Supply and demand could come into play, as an early run on cornerbacks could drastically alter the positional landscape. Depending on how you have them graded, maybe those next-up cornerbacks are Michigan’s D.J. Turner – who ran a 4.26 at the NFL Scouting Combine and offers inside-outside versatility – or the slender Emmanuel Forbes of Mississippi State, who corralled six interceptions last season, returning three for touchdowns.

Brents (6-3, 198), however, combines tantalizing measurables – including 34-inch arms and a 41.5-inch vertical – with physicality, fluidity, and instinctiveness that teams covet in perimeter defenders. While Brents can play man or zone, he is most effective playing the latter.

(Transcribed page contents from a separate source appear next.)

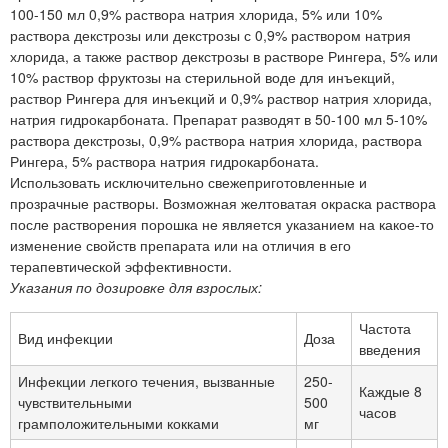
100-150 мл 0,9% раствора натрия хлорида, 5% или 10%
раствора декстрозы или декстрозы с 0,9% раствором натрия
хлорида, а также раствор декстрозы в растворе Рингера, 5% или
10% раствор фруктозы на стерильной воде для инъекций,
раствор Рингера для инъекций и 0,9% раствор натрия хлорида,
натрия гидрокарбоната. Препарат разводят в 50-100 мл 5-10%
раствора декстрозы, 0,9% раствора натрия хлорида, раствора
Рингера, 5% раствора натрия гидрокарбоната.
Использовать исключительно свежеприготовленные и
прозрачные растворы. Возможная желтоватая окраска раствора
после растворения порошка не является указанием на какое-то
изменение свойств препарата или на отличия в его
терапевтической эффективности.
Указания по дозировке для взрослых:
Частота
Вид инфекции
Доза
введения
Инфекции легкого течения, вызванные
250-
Каждые 8
чувствительными
500
часов
грамположительными кокками
мг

There are areas of his game in need of refinement, but his upside is evident. If there’s a team in need of a cornerback in the back half of the first round, they’ll have options. But I’d suspect there’ll be a team partial to a prospect with high-level developmental traits and freakish physical dimensions.

Keeanu Benton, IDL, Wisconsin

One of my favorite interior defenders in this class, Benton has steadily drawn praise deep into the pre-draft cycle. Initially viewed as a one-dimensional, albeit intriguingly athletic, space-eater out of Wisconsin with limited pass-rush upside, Benton shed any preconceived notions at the NFL Scouting Combine in Indianapolis, clocking a 5.08 40-yard dash, in addition to registering a 29.5-inch vertical, a staggering 9-foot-3 broad jump, 7.34 three-cone, and yielding 25 reps on the bench press while measuring in at 6-foot-4, 309 pounds.

Aside from his multiple alignment appeal, Benton blends point-of-attack-power, leverage, and swarming run defense with active hands, a relentless motor and moldable pass-rush attributes.

If teams are hesitant to pounce on some of his positional contemporaries – such as the injury riddled and inexperienced Bryan Bresee or undersized Pitt pass-rusher Calijah Kancey – in the first round,  Benton, a three-down tackle boasting scheme versatility, could conceivably be among the surprises to emerge.